Reference no: EM133063330
Questions -
Q1. Lucky Company's direct labor information for the month of February is as follows:
Actual direct labor hours worked (AQ) 61,500
Standard direct labor hours allowed (SQ) 63,000
Total payroll for direct labor $ 774,900
Direct labor efficiency variance $ 18,000
Required - What the total standard direct labor cost allowed for February?
a. $756,000.
b. $765,000.
c. $738,000.
d. $747,000.
e. $774,900.
Q2. Sheldon Company manufactures only one product and uses a standard cost system. During the past month, manufacturing operations for the company had the following variances: direct labor rate variance = $30,000 favorable; direct labor efficiency variance = $50,000 unfavorable. Sheldon allows 5 standard direct labor hours per unit produced, and its standard direct labor hourly pay rate is $50. During the month, the company used 25% more direct labor hours than the standard allowed. What were the total standard hours allowed (SQ) for the units manufactured during the month?
a. 2,500.
b. 4,000.
c. 5,000.
d. 1,000.
e. 6,000.
Q3. Build Corporation wants to purchase a new machine for $300,000. Management predicts that the machine can produce sales of $200,000 each year for the next 5 years. Expenses are expected to include direct materials, direct labor, and factory overhead (excluding depreciation) totaling $80,000 per year. The firm uses straight-line depreciation with no residual value for all depreciable assets. Build's combined income tax rate is 40%. Management requires a minimum after-tax rate of return of 10% on all investments. What is the net after-tax cash inflow in Year 1 from the investment?
a. $72,000.
b. $112,000.
c. $108,000.
d. $96,000.
e. $120,000.
Q4. Information concerning Johnston Company's direct materials costs is as follows:
Standard price per pound $6.45
Actual quantity purchased 2,850 pounds
Actual quantity used in production 2,750 pounds
Units of product manufactured 700
Materials purchase-price variance-favorable $855
Budget data for the period:
Units to manufacture 1,000
Units of direct materials 4,000 pounds
The direct materials usage variance for the period is?
a. $532.50 favorable.
b. $322.50 favorable.
c. $307.50 favorable.
d. $307.50 unfavorable.
e. $322.50 unfavorable.
Q5. The total variable factory overhead cost variance for a period can be broken down into what two variances?
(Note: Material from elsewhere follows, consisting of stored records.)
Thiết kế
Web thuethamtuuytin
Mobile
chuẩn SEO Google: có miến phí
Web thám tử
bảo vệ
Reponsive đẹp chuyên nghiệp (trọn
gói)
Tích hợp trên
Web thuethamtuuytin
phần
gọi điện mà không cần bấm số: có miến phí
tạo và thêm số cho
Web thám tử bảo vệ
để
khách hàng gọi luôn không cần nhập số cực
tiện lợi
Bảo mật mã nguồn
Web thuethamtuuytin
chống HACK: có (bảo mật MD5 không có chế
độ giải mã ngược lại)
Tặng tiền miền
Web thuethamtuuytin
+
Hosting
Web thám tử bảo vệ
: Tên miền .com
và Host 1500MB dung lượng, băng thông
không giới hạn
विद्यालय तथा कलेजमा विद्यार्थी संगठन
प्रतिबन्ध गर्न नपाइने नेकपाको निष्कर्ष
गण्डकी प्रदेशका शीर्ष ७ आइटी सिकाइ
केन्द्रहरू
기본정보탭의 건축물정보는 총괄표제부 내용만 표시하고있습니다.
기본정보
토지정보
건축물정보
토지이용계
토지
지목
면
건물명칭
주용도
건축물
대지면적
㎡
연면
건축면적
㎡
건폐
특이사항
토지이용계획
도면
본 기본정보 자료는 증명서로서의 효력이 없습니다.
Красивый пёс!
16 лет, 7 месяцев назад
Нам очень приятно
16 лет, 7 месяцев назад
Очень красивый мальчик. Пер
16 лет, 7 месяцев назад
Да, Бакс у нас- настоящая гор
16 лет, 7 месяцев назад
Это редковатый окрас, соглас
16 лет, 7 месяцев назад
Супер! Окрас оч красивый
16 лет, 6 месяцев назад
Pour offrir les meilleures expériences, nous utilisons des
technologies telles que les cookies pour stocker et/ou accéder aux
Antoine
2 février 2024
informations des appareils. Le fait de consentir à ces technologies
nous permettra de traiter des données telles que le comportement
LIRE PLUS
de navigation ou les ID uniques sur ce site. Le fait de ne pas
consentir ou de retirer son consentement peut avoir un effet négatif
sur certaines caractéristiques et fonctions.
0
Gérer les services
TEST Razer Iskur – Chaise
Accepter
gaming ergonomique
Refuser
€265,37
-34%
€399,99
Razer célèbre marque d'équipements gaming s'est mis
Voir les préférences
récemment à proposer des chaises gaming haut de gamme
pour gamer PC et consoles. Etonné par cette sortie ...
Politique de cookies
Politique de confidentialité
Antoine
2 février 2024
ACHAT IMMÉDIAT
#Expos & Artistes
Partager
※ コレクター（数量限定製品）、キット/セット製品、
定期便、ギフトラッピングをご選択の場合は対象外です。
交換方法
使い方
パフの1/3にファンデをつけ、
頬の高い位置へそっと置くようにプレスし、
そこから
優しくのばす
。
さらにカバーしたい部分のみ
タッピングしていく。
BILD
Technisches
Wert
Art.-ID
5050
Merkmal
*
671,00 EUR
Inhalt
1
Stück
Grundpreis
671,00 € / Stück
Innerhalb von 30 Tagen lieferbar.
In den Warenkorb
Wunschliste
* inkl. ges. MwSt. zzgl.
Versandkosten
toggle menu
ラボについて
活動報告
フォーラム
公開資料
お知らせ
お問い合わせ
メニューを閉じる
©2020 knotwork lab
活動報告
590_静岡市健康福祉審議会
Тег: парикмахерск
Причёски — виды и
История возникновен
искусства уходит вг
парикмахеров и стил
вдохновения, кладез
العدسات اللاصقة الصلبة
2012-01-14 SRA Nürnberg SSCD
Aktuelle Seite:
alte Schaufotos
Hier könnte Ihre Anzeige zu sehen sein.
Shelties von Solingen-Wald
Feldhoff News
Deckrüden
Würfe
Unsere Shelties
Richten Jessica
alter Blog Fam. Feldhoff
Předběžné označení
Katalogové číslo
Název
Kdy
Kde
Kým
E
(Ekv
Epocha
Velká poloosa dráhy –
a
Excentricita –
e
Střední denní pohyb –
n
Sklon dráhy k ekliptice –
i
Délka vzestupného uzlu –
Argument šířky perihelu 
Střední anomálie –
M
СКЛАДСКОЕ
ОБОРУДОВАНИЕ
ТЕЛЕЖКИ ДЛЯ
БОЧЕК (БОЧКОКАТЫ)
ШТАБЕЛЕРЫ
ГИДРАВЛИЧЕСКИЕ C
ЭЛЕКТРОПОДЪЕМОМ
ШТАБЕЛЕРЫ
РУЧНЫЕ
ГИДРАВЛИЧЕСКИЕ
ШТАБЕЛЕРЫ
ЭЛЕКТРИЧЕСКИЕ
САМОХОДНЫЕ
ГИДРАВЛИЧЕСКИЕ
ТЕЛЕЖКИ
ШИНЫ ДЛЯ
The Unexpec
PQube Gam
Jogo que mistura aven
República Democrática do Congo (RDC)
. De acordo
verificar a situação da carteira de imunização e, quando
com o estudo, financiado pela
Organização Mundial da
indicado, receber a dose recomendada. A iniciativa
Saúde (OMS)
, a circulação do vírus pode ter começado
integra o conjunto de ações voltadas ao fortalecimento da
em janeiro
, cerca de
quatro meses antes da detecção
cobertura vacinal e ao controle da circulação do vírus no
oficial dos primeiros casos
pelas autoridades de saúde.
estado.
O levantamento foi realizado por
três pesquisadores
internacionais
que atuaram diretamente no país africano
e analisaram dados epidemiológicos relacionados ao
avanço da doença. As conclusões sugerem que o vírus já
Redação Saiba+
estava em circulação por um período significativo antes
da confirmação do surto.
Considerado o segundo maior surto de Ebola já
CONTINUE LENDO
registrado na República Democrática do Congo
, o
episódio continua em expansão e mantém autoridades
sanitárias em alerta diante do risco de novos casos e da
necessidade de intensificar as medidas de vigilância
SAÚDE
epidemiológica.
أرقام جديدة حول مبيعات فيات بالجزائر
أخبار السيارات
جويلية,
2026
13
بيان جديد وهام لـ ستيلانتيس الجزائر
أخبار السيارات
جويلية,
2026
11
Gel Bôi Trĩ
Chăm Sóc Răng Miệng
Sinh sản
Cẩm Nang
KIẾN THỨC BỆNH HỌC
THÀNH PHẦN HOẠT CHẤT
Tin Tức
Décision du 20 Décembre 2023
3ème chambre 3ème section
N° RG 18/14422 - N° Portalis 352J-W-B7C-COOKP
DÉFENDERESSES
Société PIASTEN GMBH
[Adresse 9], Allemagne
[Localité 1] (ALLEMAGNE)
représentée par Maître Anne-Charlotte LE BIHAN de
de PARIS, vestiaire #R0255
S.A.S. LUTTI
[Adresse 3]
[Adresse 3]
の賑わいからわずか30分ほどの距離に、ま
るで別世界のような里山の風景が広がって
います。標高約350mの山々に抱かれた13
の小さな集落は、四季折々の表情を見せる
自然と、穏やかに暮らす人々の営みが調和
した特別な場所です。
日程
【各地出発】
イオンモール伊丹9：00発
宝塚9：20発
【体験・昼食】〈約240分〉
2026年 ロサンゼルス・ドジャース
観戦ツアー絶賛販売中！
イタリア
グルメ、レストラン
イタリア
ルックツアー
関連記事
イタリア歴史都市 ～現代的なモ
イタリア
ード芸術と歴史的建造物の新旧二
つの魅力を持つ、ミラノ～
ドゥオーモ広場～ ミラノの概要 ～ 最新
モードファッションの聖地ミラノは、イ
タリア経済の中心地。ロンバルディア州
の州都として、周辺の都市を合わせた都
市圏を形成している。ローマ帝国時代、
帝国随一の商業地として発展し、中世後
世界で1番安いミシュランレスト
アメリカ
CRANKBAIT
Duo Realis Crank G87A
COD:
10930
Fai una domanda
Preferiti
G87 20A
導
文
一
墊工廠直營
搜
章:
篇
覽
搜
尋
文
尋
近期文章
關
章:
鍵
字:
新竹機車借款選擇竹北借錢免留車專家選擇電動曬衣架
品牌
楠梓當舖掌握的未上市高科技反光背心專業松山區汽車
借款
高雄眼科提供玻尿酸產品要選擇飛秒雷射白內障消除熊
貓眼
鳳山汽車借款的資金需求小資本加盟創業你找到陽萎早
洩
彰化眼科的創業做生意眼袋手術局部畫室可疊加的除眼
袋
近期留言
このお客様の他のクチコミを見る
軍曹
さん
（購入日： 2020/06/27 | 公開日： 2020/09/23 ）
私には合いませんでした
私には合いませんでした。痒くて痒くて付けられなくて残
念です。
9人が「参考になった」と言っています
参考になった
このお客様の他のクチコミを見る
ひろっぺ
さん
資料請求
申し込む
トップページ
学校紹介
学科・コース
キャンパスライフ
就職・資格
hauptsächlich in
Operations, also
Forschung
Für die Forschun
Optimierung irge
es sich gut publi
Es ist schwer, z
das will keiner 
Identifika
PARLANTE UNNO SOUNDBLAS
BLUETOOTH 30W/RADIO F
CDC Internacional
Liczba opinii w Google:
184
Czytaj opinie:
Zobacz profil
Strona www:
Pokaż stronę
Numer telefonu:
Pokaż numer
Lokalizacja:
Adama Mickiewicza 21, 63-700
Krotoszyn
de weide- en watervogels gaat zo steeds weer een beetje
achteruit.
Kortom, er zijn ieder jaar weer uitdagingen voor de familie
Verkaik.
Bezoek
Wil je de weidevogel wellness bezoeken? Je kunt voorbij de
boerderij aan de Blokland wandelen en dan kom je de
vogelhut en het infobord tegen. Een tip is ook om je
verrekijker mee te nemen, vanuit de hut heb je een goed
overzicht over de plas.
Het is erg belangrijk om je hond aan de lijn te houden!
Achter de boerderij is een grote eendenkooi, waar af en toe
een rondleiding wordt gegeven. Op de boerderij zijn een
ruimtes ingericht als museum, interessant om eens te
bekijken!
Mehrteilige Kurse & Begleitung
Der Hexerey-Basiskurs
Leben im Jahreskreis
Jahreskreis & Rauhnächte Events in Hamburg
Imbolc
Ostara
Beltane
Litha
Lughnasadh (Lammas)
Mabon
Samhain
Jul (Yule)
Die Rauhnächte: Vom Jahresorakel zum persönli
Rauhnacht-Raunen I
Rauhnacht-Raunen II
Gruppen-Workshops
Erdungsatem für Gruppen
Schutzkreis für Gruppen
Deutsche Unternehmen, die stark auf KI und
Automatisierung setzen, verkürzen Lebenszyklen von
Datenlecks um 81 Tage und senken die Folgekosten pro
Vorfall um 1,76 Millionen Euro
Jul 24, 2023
a. Variable overhead spending variance and variable overhead price variance.
b. Variable overhead spending variance and variable overhead efficiency variance.
c. Variable overhead production variance and variable overhead volume variance.
d. Variable overhead price variance and variable overhead actual variance.
e. Variable overhead efficiency variance and variable overhead actual variance.